In 1960, almost half of US men had served in the Armed Forces, and the rising generation of male teenagers expected to do so. Local draft boards wielded enormous power over young men’s lives and set the nation’s timetables for school, work, marriage, and children.

That world in which many of us grew up—where our neighbors, aunts, uncles, parents, teachers were veterans—is long gone. Today, only 6% of adult Americans have military experience, the lowest percentage since before Pearl Harbor.

This decline is a direct result of the overall shrinkage of the US military over the past 50 years. Before the All-Volunteer Force arrived in 1973, 3.5 million Americans served on active duty. Today, it’s almost one-third that number, while the nation’s overall population has increased by 130 million. Only .4% (four-tenths of one percent) of the US population serves on active duty.

Line chart showing low active duty numbers after WWII

Source: Pew Research Center

To put it in perspective: almost twice the number of Americans today are serving time in prison or jail as in the active-duty Armed Forces.
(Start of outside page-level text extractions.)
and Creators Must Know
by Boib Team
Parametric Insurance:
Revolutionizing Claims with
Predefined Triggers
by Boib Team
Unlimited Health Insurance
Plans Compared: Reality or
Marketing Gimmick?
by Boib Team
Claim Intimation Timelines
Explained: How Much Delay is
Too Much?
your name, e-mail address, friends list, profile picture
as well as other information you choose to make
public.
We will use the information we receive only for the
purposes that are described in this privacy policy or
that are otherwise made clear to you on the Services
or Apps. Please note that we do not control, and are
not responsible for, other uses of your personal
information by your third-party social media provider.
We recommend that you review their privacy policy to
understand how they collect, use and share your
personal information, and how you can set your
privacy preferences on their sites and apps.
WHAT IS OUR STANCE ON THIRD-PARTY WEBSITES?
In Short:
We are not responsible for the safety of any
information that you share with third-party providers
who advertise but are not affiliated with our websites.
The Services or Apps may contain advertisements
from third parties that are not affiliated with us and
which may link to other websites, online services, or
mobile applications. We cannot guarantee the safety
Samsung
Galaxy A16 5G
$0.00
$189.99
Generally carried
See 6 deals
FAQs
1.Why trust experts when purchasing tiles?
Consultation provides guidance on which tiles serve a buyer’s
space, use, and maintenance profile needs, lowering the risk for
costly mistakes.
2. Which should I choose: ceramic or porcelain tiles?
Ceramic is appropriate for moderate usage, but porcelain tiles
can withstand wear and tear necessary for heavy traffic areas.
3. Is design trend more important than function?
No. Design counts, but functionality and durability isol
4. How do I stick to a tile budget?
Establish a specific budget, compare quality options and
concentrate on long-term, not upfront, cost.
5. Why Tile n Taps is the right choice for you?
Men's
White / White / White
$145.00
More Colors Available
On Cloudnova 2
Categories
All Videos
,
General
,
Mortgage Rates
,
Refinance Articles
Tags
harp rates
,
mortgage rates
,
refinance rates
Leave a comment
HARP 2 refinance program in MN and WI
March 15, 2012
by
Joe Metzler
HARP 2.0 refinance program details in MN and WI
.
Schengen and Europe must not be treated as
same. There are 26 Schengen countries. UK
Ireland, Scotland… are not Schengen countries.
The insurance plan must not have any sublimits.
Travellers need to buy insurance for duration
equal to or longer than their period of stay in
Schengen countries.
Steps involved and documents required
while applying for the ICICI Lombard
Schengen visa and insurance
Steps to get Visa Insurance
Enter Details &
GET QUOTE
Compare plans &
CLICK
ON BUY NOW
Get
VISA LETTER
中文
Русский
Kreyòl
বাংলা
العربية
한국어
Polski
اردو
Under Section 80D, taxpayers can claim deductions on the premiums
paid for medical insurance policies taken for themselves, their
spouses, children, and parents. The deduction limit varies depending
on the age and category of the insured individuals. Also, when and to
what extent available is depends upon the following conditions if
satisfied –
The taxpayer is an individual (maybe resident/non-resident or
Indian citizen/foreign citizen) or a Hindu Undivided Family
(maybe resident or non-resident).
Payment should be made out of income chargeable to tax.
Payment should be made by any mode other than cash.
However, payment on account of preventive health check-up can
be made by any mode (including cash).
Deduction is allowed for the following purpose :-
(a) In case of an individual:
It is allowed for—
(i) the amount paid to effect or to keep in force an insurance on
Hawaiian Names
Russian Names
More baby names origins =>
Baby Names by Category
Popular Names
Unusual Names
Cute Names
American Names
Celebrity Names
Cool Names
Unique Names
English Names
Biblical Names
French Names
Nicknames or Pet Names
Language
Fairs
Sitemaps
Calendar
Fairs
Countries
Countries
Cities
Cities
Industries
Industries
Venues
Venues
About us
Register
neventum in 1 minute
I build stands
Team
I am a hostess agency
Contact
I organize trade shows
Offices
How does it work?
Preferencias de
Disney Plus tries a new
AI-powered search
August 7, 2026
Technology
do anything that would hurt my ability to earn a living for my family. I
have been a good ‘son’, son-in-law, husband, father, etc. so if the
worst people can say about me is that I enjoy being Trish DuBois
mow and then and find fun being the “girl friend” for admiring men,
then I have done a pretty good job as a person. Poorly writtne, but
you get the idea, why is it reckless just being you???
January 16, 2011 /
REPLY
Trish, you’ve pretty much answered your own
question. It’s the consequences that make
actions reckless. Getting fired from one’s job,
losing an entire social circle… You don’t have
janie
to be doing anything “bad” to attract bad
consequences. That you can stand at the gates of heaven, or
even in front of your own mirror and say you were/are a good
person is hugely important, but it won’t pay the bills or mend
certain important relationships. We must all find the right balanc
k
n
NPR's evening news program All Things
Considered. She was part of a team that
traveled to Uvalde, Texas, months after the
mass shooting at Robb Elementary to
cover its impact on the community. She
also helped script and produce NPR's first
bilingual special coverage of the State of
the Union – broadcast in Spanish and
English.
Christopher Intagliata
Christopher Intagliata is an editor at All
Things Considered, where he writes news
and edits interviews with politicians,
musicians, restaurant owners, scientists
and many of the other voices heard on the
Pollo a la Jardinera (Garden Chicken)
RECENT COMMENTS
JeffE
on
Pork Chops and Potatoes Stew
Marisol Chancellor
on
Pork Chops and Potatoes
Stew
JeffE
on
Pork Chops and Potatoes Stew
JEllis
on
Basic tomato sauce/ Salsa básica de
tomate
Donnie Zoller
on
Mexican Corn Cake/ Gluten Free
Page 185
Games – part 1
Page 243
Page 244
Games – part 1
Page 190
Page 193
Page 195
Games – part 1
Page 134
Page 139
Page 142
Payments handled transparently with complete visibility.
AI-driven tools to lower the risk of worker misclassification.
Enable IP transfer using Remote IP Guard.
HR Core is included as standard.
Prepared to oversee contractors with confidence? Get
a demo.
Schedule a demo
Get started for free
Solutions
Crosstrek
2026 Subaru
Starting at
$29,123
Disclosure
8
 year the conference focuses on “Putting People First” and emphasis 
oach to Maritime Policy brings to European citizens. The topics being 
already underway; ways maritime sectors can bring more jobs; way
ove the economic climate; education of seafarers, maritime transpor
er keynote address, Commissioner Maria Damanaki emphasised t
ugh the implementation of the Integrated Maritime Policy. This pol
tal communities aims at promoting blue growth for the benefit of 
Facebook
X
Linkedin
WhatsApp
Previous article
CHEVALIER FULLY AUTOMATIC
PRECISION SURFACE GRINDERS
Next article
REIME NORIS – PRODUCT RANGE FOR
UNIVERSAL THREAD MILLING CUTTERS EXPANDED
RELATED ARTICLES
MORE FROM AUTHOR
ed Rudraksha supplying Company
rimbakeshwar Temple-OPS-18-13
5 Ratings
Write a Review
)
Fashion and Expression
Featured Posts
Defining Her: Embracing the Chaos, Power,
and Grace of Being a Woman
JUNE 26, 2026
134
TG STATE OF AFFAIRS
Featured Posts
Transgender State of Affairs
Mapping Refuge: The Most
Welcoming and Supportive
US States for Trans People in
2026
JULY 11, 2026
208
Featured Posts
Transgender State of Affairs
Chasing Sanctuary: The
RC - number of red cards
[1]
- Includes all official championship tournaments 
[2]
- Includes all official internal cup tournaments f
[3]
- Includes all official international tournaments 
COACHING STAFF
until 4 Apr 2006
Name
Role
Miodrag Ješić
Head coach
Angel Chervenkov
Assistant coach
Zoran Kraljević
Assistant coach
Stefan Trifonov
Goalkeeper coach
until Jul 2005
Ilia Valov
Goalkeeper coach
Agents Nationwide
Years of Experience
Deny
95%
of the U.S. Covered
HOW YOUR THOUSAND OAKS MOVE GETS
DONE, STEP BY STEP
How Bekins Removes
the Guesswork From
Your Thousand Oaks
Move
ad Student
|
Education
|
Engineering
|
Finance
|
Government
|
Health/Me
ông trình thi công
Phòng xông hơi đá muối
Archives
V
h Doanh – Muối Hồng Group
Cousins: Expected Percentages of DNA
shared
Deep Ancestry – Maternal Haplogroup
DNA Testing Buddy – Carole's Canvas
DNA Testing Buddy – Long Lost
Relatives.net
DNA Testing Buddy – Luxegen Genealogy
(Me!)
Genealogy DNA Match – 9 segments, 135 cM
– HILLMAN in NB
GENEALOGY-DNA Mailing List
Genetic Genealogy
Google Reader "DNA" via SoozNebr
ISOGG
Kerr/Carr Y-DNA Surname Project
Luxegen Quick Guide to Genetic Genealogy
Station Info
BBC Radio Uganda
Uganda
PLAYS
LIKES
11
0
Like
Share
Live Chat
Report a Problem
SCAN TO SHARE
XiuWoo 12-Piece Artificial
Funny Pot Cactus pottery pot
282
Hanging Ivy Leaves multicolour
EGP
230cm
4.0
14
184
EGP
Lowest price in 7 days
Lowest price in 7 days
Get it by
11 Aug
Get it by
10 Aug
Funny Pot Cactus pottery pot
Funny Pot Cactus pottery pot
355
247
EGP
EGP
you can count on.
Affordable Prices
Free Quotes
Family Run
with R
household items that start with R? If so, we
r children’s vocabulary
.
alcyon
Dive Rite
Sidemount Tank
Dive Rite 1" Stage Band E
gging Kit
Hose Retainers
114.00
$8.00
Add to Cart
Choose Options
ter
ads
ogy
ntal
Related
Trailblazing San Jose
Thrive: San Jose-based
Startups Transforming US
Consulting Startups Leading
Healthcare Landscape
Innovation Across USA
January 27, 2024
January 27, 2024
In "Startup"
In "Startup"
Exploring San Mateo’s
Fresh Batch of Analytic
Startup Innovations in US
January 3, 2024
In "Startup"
This trend will continue. In twenty-five years, as the Vietnam generation passes, the number of living veterans will shrink even further.

That means by 2050, Veterans Day will exist to honor and celebrate about 2.5% of our population. We’ll be searching high and low for veterans to thank and to remind us about the bonds, benefits, and burdens of military service. And it will be easier than ever to forget what November 11 signifies.

The decline in the veteran population has already had a negative impact on military recruitment. All the service branches, except the Marine Corps and Space Force, are suffering serious recruiting lags.

Part of the problem is that young people aren’t interested in the military because they’re unfamiliar with it. And they’re unfamiliar because they don’t know anyone who served.

“The grandpas, uncles, aunts who served just have an extraordinary influence,” reports LTG Thomas Spoehr, Army, retired, who now directs the Center for National Defense. “You may not think it’s a big deal, but it plants a seed in young people. It helps with recruiting.”

Having a veteran in the family is the single most important factor determining whether someone will choose to join the Armed Forces. No wonder veterans increasingly feel as if they’re part of a caste, separate and distinct from the general population, and often lost in a civilian world that doesn’t appreciate or understand their language, values, and ethic.

As military service becomes less common, Veterans Day will be harder to sustain, though, I would argue, also more important than ever.

Having Veterans Day on our federal calendar provides us with a great potential focal point for a larger effort to educate and inspire Americans with candid stories of service and accounts of what veterans have gained–and lost–in service to their country.

This doesn’t mean pro-military propaganda or an advertising campaign for the Armed Forces. The All-Volunteer Force is not for everyone. But it can be for many more than it is today.

And those, like me, who’ve never served can still benefit from the perspectives and hard-won wisdom of those who have. A huge swath of history resides in the memories and experiences of our veterans. So, too, does a broader understanding of the responsibilities and benefits of citizenship. I would even argue that veterans have a deeper understanding of the human condition—the good and the bad, the darkness and the light—than the rest of us.

Veterans have a lot to give. But the wealth of spirit and insight they bring can only be activated by a citizenry willing and able to receive the gift.

If Veterans Day remains just for veterans, the holiday will wither on the vine. There simply won’t be enough veterans to sustain a meaningful federal holiday.

But if Veterans Day can become something larger, something geared for all citizens, for all of us to enjoy, learn from, and connect with, then it can serve as an annual source of renewal and inspiration.

Our veterans’ community is small. But it’s densely constellated around key civic virtues as much needed today as in George Washington’s time–service, sacrifice, honor, respect.

Veterans Day is a great occasion to promote these virtues so they can be part of all citizens’ lives.